__EXTRAIT CHOISI__:
▬▬▬

Splendeur, fastes et tremblements : Iolanta et Casse-Noisette réunis à Paris

par

Elena Zaremba (Martha), Gennady Bezzubenkov (Bertrand), Vito Priante (Ibn-Hakia), Alexander Tsymbalyuk (Roi René), Sonya Yoncheva (Iolanta), Roman Shulakov (Alméric), Arnold Rutkowski (Vaudémont), Anna Patalong (Brigitta), Paola Gardina (Laura)
© Agate Poupeney

Voici donc réunis le dernier opéra de Tchaïkovski, « Iolanta » et son ballet, « Casse-Noisette » conçus ensemble et représentés pour la première fois en 1892, au Théâtre Marinsky. Le metteur en scène russe Dmitri Tcherniakov a, pour l'occasion, complètement réécrit l'argument du ballet. Ainsi la fille aveugle du roi René de Provence aimée du comte de Vaudémont mais promise à Robert duc de Bourgogne va devenir la petite Marie du ballet. L'opéra en un acte où l'héroïne est délivrée de sa cécité par amour avec l'aide d'un sage médecin maure, se passe dans un salon tchékhovien d'un goût ravissant aux éclairages subtils, comme à l'intérieur d'une boîte qui va s'amenuiser en petit théâtre ouvrant l'espace du plateau aux danseurs. Mais, à l'éloge de la lumière, des bienfaits du Créateur -Dieu et Allah confondus- qui conclut cette première heure d'opéra, le metteur en scène fait succéder le cauchemar de l'adolescence. Alors, le Noël célébré par Iolanta, devient l' « anniversaire » de la même héroïne. Rien de moins innocent. Car l'état d'enfance disparaît. Le parrain magicien, Drosselmeyer, se confond incestueusement avec Vaudémont et ses doubles (coiffés de perruques rousses). Plus de Casse-Noisette, plus de rats, plus de flocons, plus de fée Dragée ni de mère Gigogne. Invisiblement présents par la musique, il accompagnent la jeune fille dans l'abîme de ses fantasmes. Les chorégraphes se sont mis à trois pour illustrer d'abord l' anniversaire aux danses ponctuées d’onomatopées, accompagnées d'inquiétants cadeaux (Arthur Pita). Surgissent des revenants tournoyant sur eux-mêmes comme des derviches, moulinant bras et jambes, secoués de spasmes (Edouard Lock). L'agonie de la nuit fige les protagonistes dans une neige grise (Sidi Larbi Cherkaoui). Après l'entracte, la jeune fille erre dans une forêt traversée d'aigles, de chiens, d'hippopotame, d'hommes-rats aux traits de Vaudémont. Puis des jouets géants en plastic l'entourent pour le grand tableau des divertissements (Edouard Lock). La valse des fleurs devient celle de la vie où tous les couples vieillissent et disparaissent. Restent Marie et Vaudémont en un pas de deux dont la perfection chorégraphique, la fluide harmonie des portés fond les corps en un geste unique d'une beauté à couper le souffle (Sidi Larbi Cherkaoui). L’apothéose finale revient à une météorite projetée sur le fond de scène qui réveille la jeune fille.

▬▬▬

__EXTRAIT DES DONNÉES__:
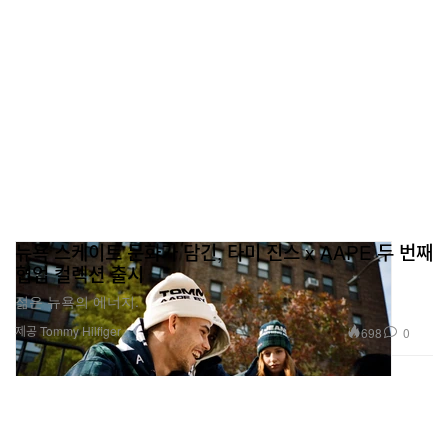
뉴욕 스케이트 문화가 담긴, 타미 진스 x AAPE 두 번째
협업 컬렉션 출시
젊은 뉴욕의 에너지.
제공 Tommy Hilfiger
698
0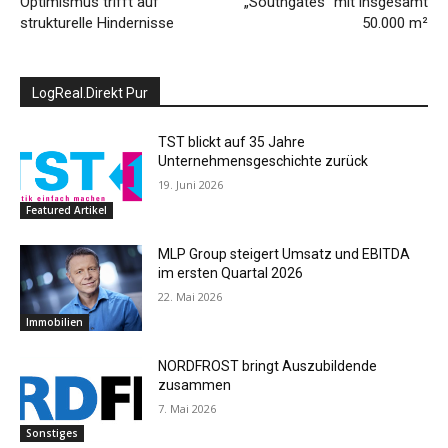
Optimismus trifft auf
„Southgates“ mit insgesamt
strukturelle Hindernisse
50.000 m²
LogReal.Direkt Pur
TST blickt auf 35 Jahre
Unternehmensgeschichte zurück
19. Juni 2026
Featured Artikel
MLP Group steigert Umsatz und EBITDA
im ersten Quartal 2026
22. Mai 2026
Immobilien
NORDFROST bringt Auszubildende
zusammen
7. Mai 2026
Sonstiges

▬▬▬

__CONSIGNE A__:
Traduisez en anglais cette phrase tirée du texte sur Iolanta et Casse-Noisette : « La valse des fleurs devient celle de la vie où tous les couples vieillissent et disparaissent. »
__CONSIGNE B__:
Reprenez le texte sur Iolanta et Casse-Noisette à l'endroit où il s'interrompt et poursuivez-le.

__RÉPONSE FINALE A__:
The Waltz of the Flowers becomes the waltz of life, in which all the couples grow old and disappear.

__RÉPONSE FINALE B__:
Il faut faire abstraction des convulsions, prurits, coliques et autres gésines anti-musicales - chères au chorégraphe Edouard Lock. Il faut passer outre le regret des éléments liés à l'enfance. Comme il faut surmonter certains parti-pris : éradication de toute influence française dans « Iolanta » -sauf les noms des personnages- au profit d'une vision uniquement russe ce qui entre en contradiction avec la nature composite et européenne du génie de Tchaïkovski- et, dans « Casse-Noisette », disparition de l'esprit allemand « gemütlich ». Car, en définitive, c'est  l'intelligence, la profusion d'idées, la qualité esthétique et l'excellence de la réalisation qui s'imposent.
Côté voix, la soprano bulgare Sonya Yoncheva au chant incisif et puissant incarne une Iolanta à la personnalité affirmée, candide et touchante comme il convient dans ce chef d’œuvre de fraîcheur et d'inventivité mélodique. Somptueux de timbre et d'allure, Alexander Tsymbalyuk (Le roi René) fait prévaloir le grandiose slave sur la dignité du prince des arts provençal. Vito Priante dispense un art du chant élégant dans le rôle du sage Ibn-Hakia dont il fait une noble figure. Les prétendants (Arnold Rutkowski/ Vaudémont et Andrei Jilihovschi/ Robert) s'affirment dans leur différences tandis que les seconds rôles jouent aussi bien qu'ils chantent.
La gracile Marion Barbeau omniprésente pendant tout le ballet stupéfie par son endurance, sa souplesse désarticulée, sa présence presque désincarnée. L'effroi que pourrait inspirer cette trop mince silhouette se dissipe dans l'émerveillement du pas de deux final avec Stéphane Bullion. Impériale autant qu'inquiétante, Alice Renavand (la mère) impose d'emblée sa classe, son mystère et illumine la chorégraphie orientale de ses hiératiques ondulations. Les enfants et danseurs âgés, trop exposés, semblent à cette première représentation, encore un peu empruntés. L'orchestre mené par Alain Altinoglu tient le cap mais s'avère souvent bien peu enlevé, raide et pesant (influence des chorégraphies?).
A cette riche et passionnante réalisation de plus de trois heures on ne fera finalement qu'un reproche de fond : elle sacrifie l'enfance, ne se centrant que sur l'adolescence et l'éveil de la sexualité. Un signe des temps ?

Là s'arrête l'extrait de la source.